*** Source material ***

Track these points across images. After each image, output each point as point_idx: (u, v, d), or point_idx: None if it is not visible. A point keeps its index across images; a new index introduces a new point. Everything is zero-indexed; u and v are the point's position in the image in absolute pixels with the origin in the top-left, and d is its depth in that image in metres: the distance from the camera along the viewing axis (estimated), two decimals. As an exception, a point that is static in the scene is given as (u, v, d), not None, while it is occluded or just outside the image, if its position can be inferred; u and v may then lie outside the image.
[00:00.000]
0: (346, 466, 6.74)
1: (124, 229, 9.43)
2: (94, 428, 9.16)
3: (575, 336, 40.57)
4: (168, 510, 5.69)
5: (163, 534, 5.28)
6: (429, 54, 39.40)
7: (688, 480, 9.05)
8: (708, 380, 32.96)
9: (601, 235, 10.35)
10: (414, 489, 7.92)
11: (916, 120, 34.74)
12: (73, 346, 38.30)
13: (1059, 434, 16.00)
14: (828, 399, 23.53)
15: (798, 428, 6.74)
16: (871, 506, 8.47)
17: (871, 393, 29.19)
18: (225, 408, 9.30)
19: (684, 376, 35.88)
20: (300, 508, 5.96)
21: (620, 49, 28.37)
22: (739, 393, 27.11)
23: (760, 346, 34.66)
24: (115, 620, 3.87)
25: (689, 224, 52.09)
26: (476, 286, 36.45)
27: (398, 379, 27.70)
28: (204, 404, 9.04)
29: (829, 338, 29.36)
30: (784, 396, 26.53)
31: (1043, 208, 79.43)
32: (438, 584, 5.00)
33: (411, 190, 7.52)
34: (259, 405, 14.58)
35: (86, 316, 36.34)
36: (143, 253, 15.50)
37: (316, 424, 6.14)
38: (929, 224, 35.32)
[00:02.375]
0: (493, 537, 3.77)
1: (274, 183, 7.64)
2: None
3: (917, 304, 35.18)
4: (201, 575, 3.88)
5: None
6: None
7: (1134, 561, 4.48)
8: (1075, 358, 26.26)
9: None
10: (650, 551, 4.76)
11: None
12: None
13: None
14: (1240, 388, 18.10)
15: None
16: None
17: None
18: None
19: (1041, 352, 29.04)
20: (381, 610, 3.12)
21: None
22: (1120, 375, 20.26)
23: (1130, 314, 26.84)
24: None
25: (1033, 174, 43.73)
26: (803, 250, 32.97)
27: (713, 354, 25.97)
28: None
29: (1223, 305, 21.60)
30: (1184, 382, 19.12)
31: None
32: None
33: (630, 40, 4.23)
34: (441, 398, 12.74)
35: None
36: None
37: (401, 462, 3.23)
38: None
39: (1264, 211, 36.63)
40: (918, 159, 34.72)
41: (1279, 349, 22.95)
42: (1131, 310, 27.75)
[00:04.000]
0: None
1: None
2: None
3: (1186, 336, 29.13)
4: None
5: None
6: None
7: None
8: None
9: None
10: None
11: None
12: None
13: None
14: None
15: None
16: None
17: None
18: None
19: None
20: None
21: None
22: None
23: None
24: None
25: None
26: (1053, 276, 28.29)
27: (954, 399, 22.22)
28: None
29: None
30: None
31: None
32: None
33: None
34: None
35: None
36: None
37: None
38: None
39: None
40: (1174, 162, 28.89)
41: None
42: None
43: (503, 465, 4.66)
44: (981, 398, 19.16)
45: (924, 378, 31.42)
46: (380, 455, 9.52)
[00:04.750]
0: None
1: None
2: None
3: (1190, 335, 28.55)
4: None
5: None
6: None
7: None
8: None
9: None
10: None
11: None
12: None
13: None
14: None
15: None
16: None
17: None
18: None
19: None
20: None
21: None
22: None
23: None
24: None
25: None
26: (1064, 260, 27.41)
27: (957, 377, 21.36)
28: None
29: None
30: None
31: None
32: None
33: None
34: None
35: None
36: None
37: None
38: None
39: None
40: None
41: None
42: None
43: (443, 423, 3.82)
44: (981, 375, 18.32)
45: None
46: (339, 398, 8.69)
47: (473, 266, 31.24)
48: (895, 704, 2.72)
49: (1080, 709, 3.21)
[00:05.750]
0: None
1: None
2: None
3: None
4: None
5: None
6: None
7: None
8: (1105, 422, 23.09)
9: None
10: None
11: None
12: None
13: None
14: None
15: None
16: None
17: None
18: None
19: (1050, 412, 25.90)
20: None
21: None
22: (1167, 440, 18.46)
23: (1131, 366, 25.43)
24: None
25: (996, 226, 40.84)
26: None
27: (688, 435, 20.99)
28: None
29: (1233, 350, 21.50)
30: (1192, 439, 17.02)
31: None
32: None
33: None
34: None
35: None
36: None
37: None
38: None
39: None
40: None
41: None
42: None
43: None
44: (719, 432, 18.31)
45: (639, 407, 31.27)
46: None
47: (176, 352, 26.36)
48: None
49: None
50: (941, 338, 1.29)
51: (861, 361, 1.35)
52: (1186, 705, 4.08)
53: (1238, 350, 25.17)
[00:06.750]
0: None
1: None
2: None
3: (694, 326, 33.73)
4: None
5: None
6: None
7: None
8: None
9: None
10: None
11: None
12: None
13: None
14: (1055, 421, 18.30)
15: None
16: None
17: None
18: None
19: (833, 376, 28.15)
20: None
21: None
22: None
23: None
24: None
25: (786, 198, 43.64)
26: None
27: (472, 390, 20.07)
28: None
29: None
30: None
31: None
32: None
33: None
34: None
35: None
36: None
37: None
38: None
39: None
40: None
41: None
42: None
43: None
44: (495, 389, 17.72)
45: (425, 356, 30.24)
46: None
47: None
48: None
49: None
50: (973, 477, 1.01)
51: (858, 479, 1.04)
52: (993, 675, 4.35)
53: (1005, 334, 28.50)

*** End of Source material ***

*Requirement*:
A word-for-word copy of the entries, from the first line through the line containing "35: (86, 316, 36.34)", is the whole answer.

*Task answer*:
Track these points across images. After each image, output each point as point_idx: (u, v, d), or point_idx: None if it is not visible. A point keeps its index across images; a new index introduces a new point. Everything is zero-indexed; u and v are the point's position in the image in absolute pixels with the origin in the top-left, and d is its depth in that image in metres: the distance from the camera along the viewing axis (estimated), two decimals. As an exception, a point that is static in the scene is given as (u, v, d), not None, while it is occluded or just outside the image, if its position can be inferred; u and v may then lie outside the image.
[00:00.000]
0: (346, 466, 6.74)
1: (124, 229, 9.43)
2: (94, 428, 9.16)
3: (575, 336, 40.57)
4: (168, 510, 5.69)
5: (163, 534, 5.28)
6: (429, 54, 39.40)
7: (688, 480, 9.05)
8: (708, 380, 32.96)
9: (601, 235, 10.35)
10: (414, 489, 7.92)
11: (916, 120, 34.74)
12: (73, 346, 38.30)
13: (1059, 434, 16.00)
14: (828, 399, 23.53)
15: (798, 428, 6.74)
16: (871, 506, 8.47)
17: (871, 393, 29.19)
18: (225, 408, 9.30)
19: (684, 376, 35.88)
20: (300, 508, 5.96)
21: (620, 49, 28.37)
22: (739, 393, 27.11)
23: (760, 346, 34.66)
24: (115, 620, 3.87)
25: (689, 224, 52.09)
26: (476, 286, 36.45)
27: (398, 379, 27.70)
28: (204, 404, 9.04)
29: (829, 338, 29.36)
30: (784, 396, 26.53)
31: (1043, 208, 79.43)
32: (438, 584, 5.00)
33: (411, 190, 7.52)
34: (259, 405, 14.58)
35: (86, 316, 36.34)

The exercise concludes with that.